Re: workqueue: race in mod_delayed_work_on?

From: Konstantin Khlebnikov
Date: Tue May 10 2016 - 13:20:31 EST


On 10.05.2016 19:36, Tejun Heo wrote:
Hello,

On Tue, May 10, 2016 at 07:28:08PM +0300, Konstantin Khlebnikov wrote:
On 10.05.2016 11:21, Konstantin Khlebnikov wrote:
I've got plenty warnings, bugs and oops around trivial use of mod_delayed_work in drivers/infiniband/core/addr.c

Looks like problem in mod_delayed_work_on was hidden because add_timer is equal to mod_timer

The timer usages are gated behind PENDING bit, so whether add_timer()
is equal to mod_timer() shouldn't matter.

Hmm... this looks little bit more complicated than one bit.


but Sasha accidentally backported 874bbfe600a660cba9c776b3957b1ce393151b76
(workqueue: make sure delayed work run in local cpu) into 3.18.25

I don't see reason why that commit could break delayed work,
most likely it highlighted some other problem.

What are you running? Can you reproduce the issue on upstream kernel?

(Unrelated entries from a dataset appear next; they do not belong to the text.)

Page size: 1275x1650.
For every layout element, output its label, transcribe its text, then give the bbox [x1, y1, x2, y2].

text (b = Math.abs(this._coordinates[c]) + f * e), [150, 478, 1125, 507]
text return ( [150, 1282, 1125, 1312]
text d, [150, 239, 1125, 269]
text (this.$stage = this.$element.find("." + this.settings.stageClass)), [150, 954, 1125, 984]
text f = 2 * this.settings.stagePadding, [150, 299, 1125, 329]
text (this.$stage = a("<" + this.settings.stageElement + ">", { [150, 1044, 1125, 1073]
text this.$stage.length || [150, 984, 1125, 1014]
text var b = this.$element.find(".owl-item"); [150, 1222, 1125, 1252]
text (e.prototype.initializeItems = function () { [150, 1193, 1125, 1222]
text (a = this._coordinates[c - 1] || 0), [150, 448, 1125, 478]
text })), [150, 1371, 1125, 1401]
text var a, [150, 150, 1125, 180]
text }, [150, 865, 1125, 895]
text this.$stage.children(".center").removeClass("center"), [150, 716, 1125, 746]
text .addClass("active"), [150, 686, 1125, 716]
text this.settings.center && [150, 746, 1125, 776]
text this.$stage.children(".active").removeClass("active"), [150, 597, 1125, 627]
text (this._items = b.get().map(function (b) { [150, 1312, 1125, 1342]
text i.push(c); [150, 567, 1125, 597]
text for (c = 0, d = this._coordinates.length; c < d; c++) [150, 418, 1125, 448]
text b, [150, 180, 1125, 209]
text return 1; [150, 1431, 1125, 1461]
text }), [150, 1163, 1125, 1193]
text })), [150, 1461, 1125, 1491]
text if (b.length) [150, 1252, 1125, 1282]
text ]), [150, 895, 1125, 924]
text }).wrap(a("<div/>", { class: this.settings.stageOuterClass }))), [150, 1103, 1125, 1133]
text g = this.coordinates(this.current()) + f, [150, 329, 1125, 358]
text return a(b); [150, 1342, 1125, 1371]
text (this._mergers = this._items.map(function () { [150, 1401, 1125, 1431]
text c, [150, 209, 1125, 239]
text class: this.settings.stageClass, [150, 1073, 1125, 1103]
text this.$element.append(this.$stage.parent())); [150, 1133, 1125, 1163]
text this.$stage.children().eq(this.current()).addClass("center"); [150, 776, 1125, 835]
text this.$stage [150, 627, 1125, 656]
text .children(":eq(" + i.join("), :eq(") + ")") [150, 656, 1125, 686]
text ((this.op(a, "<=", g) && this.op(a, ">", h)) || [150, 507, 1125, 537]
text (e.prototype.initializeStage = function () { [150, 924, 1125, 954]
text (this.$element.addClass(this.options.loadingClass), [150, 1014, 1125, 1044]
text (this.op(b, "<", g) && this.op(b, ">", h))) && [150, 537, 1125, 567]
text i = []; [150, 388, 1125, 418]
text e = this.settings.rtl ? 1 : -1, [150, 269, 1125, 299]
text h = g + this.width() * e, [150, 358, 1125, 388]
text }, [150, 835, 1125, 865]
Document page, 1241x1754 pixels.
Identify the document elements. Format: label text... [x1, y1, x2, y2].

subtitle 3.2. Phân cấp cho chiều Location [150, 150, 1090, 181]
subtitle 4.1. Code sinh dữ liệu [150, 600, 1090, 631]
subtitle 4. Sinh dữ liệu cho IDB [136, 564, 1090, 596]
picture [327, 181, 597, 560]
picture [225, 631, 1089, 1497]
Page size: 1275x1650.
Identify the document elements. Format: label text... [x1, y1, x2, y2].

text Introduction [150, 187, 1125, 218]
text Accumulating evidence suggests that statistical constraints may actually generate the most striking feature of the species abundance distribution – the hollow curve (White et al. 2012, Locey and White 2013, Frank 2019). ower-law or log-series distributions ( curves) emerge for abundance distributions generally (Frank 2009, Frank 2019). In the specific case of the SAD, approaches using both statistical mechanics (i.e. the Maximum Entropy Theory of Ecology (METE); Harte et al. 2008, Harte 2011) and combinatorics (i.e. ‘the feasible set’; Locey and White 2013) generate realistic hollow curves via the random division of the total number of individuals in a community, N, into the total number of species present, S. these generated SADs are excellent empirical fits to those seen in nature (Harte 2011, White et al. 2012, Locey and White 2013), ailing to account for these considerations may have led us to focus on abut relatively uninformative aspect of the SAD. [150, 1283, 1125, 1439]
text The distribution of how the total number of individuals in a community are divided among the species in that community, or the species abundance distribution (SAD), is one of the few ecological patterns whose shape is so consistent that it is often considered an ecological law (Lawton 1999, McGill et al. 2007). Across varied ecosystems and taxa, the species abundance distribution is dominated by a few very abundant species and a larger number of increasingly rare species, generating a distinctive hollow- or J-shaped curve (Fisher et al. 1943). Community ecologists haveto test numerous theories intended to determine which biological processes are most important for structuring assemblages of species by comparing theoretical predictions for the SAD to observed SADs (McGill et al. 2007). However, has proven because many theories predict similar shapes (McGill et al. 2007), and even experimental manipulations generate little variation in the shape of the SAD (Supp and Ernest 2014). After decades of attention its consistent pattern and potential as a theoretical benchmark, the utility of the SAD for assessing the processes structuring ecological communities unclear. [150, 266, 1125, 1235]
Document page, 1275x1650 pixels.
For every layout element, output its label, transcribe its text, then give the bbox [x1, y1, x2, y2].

This is slight patched 3.18.y. Looks like this started when we upgraded kernel to 3.18.25 and
somebody have loaded module ib_addr (ip in infiniband or something) which actually unused
because these machines have no infiniband at all. But this code is poked from ethernet arp
sometimes. So, it crashes somewhere from time to time. I'll try to stresstest this piece.

--
Konstantin